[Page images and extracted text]
--

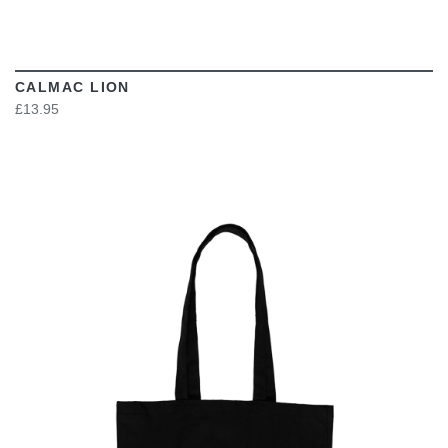
CALMAC LION
£13.95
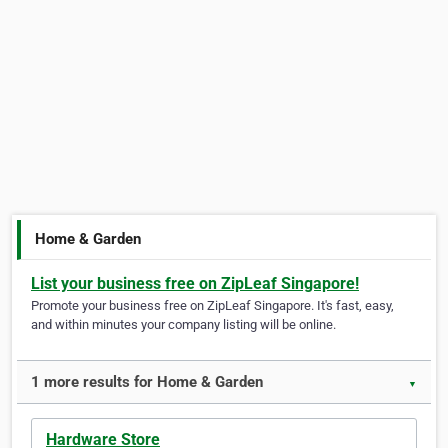
Home & Garden
List your business free on ZipLeaf Singapore!
Promote your business free on ZipLeaf Singapore. It's fast, easy,
and within minutes your company listing will be online.
1 more results for Home & Garden
▼
Hardware Store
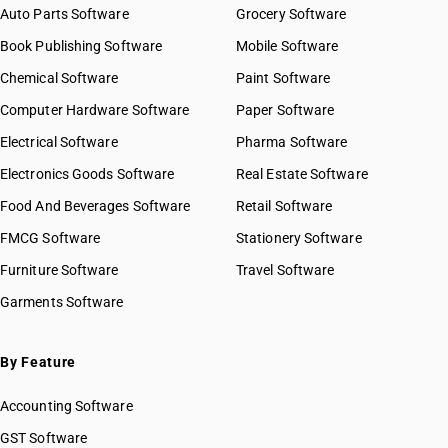
Auto Parts Software
Grocery Software
Book Publishing Software
Mobile Software
Chemical Software
Paint Software
Computer Hardware Software
Paper Software
Electrical Software
Pharma Software
Electronics Goods Software
Real Estate Software
Food And Beverages Software
Retail Software
FMCG Software
Stationery Software
Furniture Software
Travel Software
Garments Software
By Feature
Accounting Software
GST Software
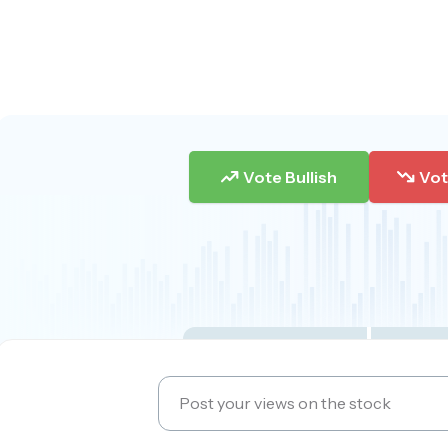
Vote Bullish
Vot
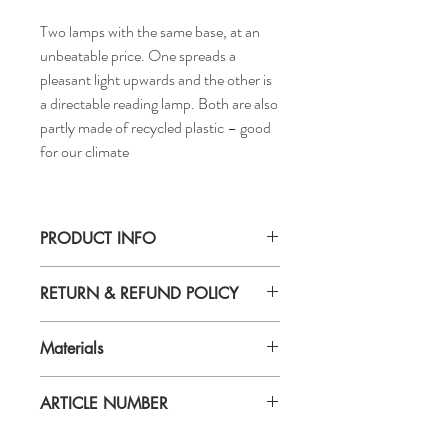
Two lamps with the same base, at an
unbeatable price. One spreads a
pleasant light upwards and the other is
a directable reading lamp. Both are also
partly made of recycled plastic – good
for our climate
PRODUCT INFO
Base diameter: 8 "
RETURN & REFUND POLICY
Cord length: 3 ' 3 "
Height: 70 "
If you are not 100% satisfied with your
Max.: 21.6 W
Materials
purchase, you can return the product and
Shade diameter: 9 "
get a full refund or exchange the product
Base/Lampholder cup: Polypropylene
for another one, be it similar or not.
ARTICLE NUMBER
plastic (min. 20% recycled)
You can return a product for up to 7 days
Shade: Polypropylene
from the date you received it.
004.863.94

--

(TO-DO ITEM) Within the records above, count the lines that include the string "Home"; state the number and nothing else.

(SOLUTION BELOW) 2